Hace unos días, como decíamos, se “quebró” la mesa de diálogo entre el Gobierno y los estudiantes. Una marcha no autorizada en la Alameda trajo de vuelta el recuerdo de las protestas que meses atrás dieron paso a los primeros cacerolazos. Todo parece indicar que el mes de octubre traerá nuevas manifestaciones, nuevos bríos. Ya son cerca de cinco meses de actividad, el movimiento es acechado por la sombra irrenunciable del “desgaste”, una de las palabras más mencionadas por estos días. Se ha dicho que, hoy por hoy, con la amplia aceptación social que han tenido los estudiantes, no es prioridad -como lo fue antes- el contar con grandes cantidades de gente marchando en las calles. Esto en parte predispone al movimiento -en lo discursivo- a la negociación mientras que busca salvar eso que nadie quiere decir. Y es que resulta inevitable que después de tantos meses la afluencia a las concentraciones baje, que los estudiantes vean cómo dejan de asistir a las tomas algunos compañeros que se mostraron entusiasmados en un comienzo. Los medios ya dejaron de lado los reportajes alusivos a las “nuevas formas de protestar”; el tema ahora en la periodistología es el saqueo y el desorden de los “desalmados” que “empañan” todo acto público. La atención está también en la recién quebrada mesa (¿por qué se dice “quebrar”?) y sigue estando en el proyecto de ley que busca aumentar las sanciones a quienes ocupen establecimientos públicos y privados.              
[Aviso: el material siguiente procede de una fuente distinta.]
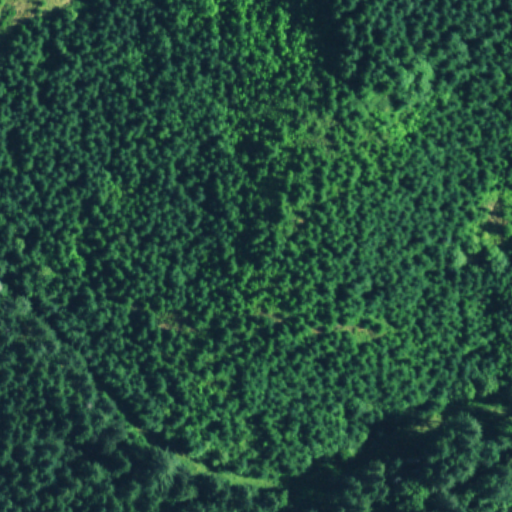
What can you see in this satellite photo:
road: (226, 470)
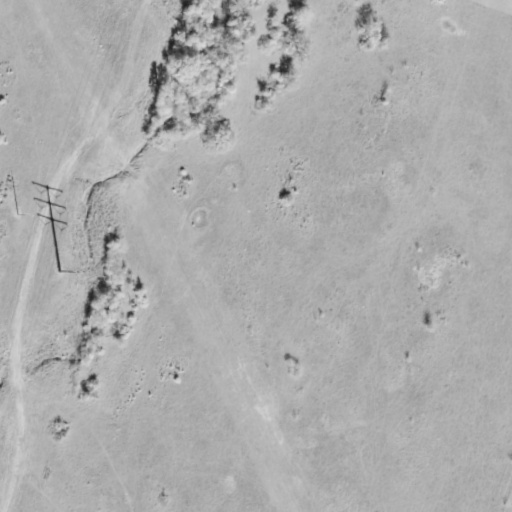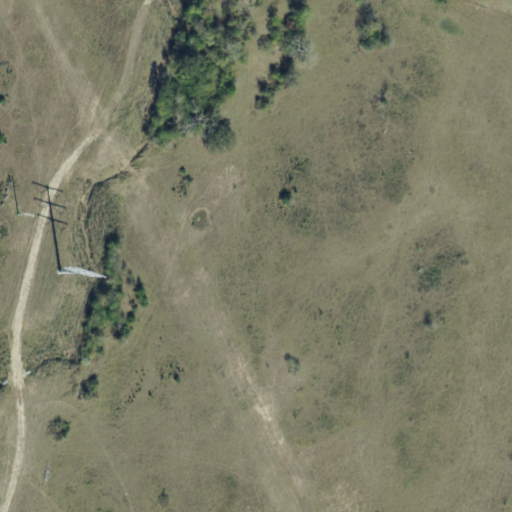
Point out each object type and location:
power tower: (18, 214)
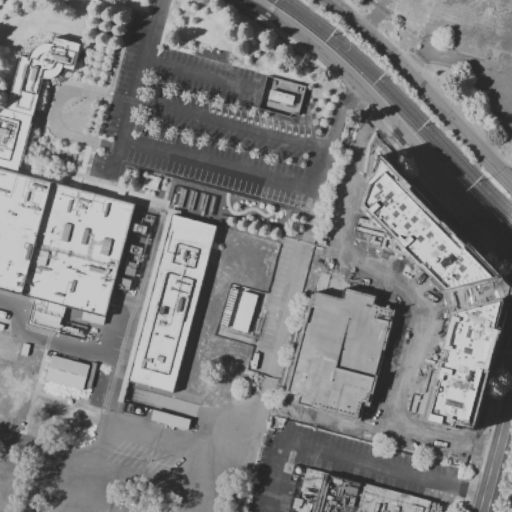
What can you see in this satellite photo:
road: (332, 2)
road: (158, 10)
road: (371, 14)
road: (456, 58)
building: (41, 69)
road: (203, 77)
road: (139, 80)
road: (358, 85)
road: (422, 88)
building: (280, 97)
building: (281, 97)
road: (281, 98)
railway: (406, 98)
railway: (398, 103)
road: (54, 105)
road: (305, 124)
road: (230, 125)
road: (331, 135)
road: (115, 159)
road: (219, 165)
road: (505, 173)
building: (54, 215)
road: (480, 217)
building: (331, 223)
building: (422, 231)
building: (422, 231)
road: (505, 241)
building: (58, 243)
road: (505, 254)
road: (407, 278)
road: (336, 281)
road: (400, 301)
building: (168, 302)
building: (168, 308)
road: (418, 341)
road: (77, 350)
building: (339, 355)
building: (467, 362)
building: (466, 364)
building: (66, 372)
building: (63, 381)
road: (374, 407)
building: (132, 409)
road: (376, 415)
building: (170, 420)
road: (497, 455)
road: (219, 460)
road: (366, 464)
road: (8, 470)
road: (273, 477)
road: (468, 492)
road: (104, 495)
building: (347, 496)
building: (350, 496)
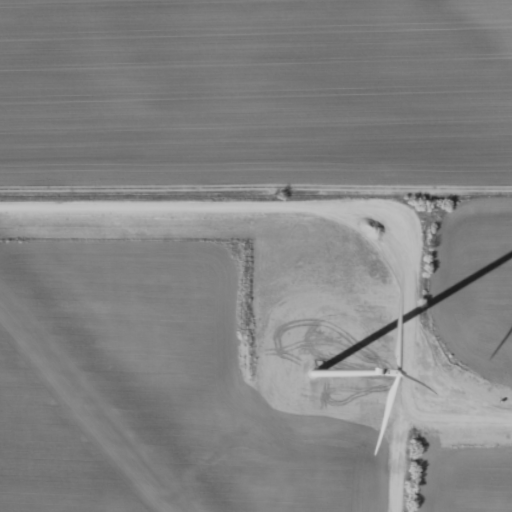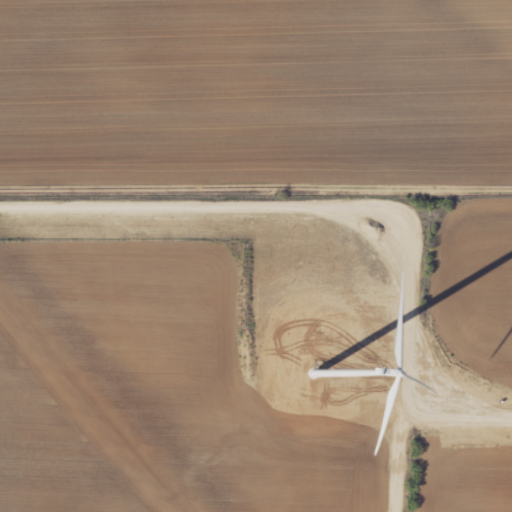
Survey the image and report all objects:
road: (256, 193)
wind turbine: (318, 366)
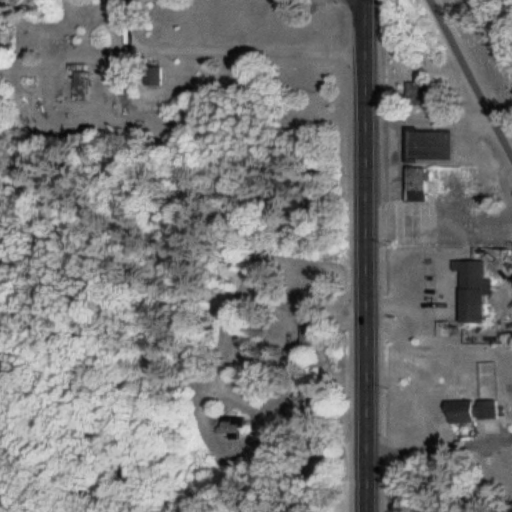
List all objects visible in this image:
building: (137, 0)
road: (229, 47)
road: (474, 71)
building: (86, 88)
building: (428, 93)
building: (437, 147)
building: (428, 186)
road: (374, 255)
building: (481, 294)
building: (316, 336)
building: (479, 413)
road: (303, 417)
building: (239, 428)
road: (433, 443)
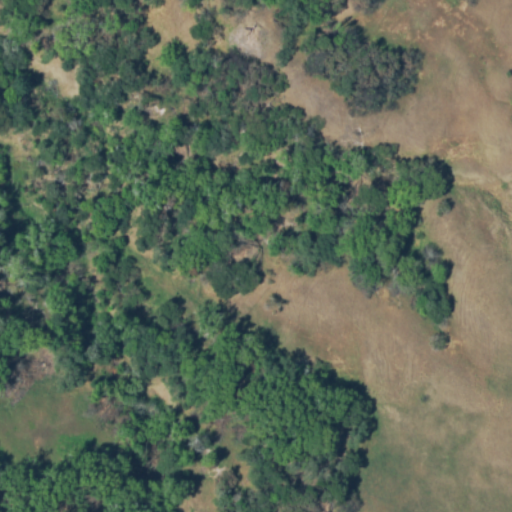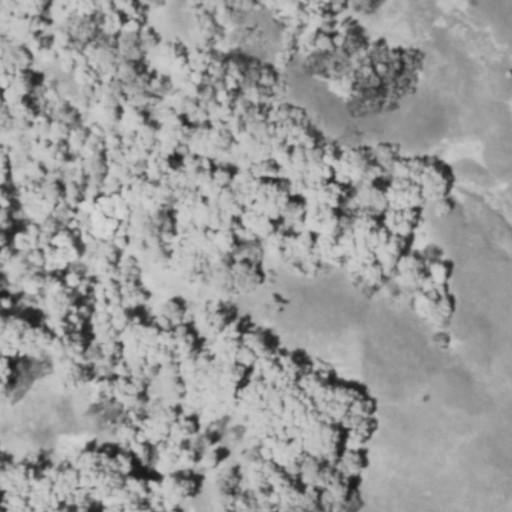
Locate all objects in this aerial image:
road: (199, 493)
De la política tradicional les han venido seduciendo desde que los parlamentarios de la Concertación vieron en ellos la posibilidad de revivir el negocio que les duró veinte años. Aparecieron algunos intentos de inscripción masiva que consiguieron convencer a un puñado de jóvenes. Algo aumentaron las inscripciones, poco. Unos extraviados parlamentarios colgaron una bandera gigante en el Congreso: apoyar la movilización, después de todo, sigue estando in.

“¿De qué te sirve sacar a Piñera si vay a poner a un hueón de la concerta? Esos hueones veranean juntos. Son de la misma clase política”, nos dicen en el Liceo Experimental Artístico de Quinta Normal. La gran mayoría de estudiantes, tanto secundarios como universitarios comparten el rechazo a la clase política. Aunque con matices, se encuentran más o menos dispuestos a interactuar, antes por consideraciones tácticas que por confianza. Aún así, el tema, en un contexto de cinco meses de movilización, es más tenso que nunca, y al lado de él está la realidad de cada colegio, donde la contraparte no son Piñera ni Bulnes, sino que son los directores, sostenedores, los Alcaldes y las Corporaciones Municipales. Viene el fin de año y hay que mostrar algún avance dentro de las demandas de cada colegio.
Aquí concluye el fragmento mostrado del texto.